Dean Campbell was building this toward the end of the time Dave Sëuferling was putting together my thinline. If I’d had the Sëuf when we got started, I’m sure I’d have had Dean put a mastery and either a B5 or a floating vibrato on this as well.
I’ve never entirely meshed with strat style vibratos, and they can never feel quite like home to me, though I’ve gotten better at getting them to act more like I want them to, but this guitar was meant to do the things strats do in ways that’d be harder for me to resist. It does.
We used the American Linden Dean favored for is breath, resonance, and sustain with an oiled maple neck and ebony board. It has locking Sperzels where these days I’d have spaced Klusons, but they work great.
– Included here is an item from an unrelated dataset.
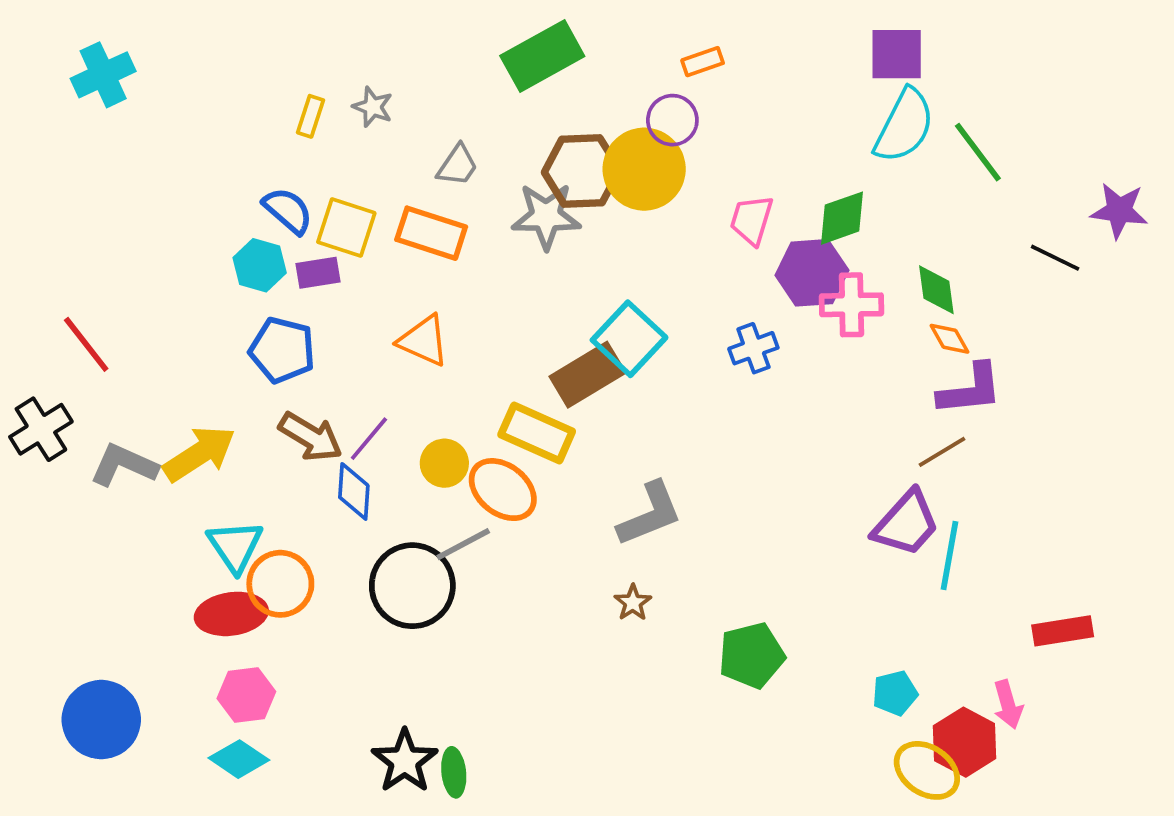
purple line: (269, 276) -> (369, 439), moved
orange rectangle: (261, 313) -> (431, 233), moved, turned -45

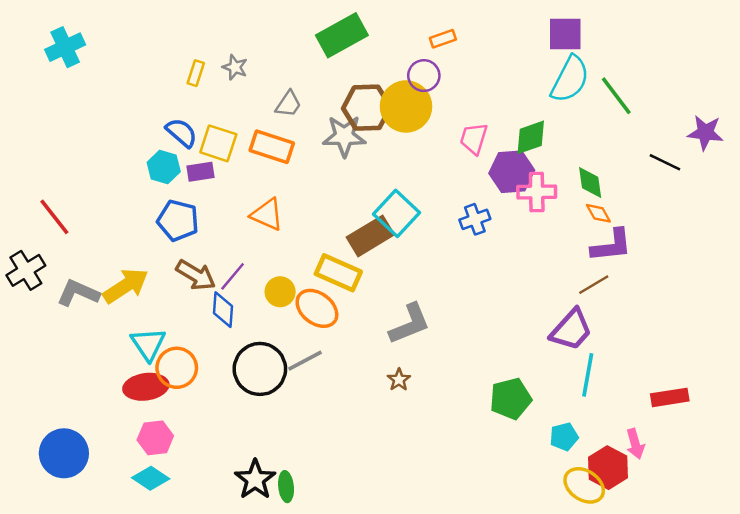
gray line: (463, 544) -> (305, 361), moved
cyan line: (950, 556) -> (588, 375), moved
green pentagon: (752, 655) -> (511, 399), moved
The neck is fast, comfortable, and shockingly like a 70s Les Paul despite the 25.5″ scale.
The mint pickups sound every bit as good as they look. Better! The finish, which Dean called ghost green, was based on the smoke green tops of Gretsch Anniversaries. That’s a tough color to get just right. Dave, who is a coatings engineer, had the recipe, which Dean was kind enough to pull out for me when I needed it again years later, paying the finish favor forward. It was photogenic enough that it landed in a book a few years later.
As is virtually always the case, this great guitar got better again when I strung it with Gabriel Tonorio’s hand-wound strings. Run and get ’em.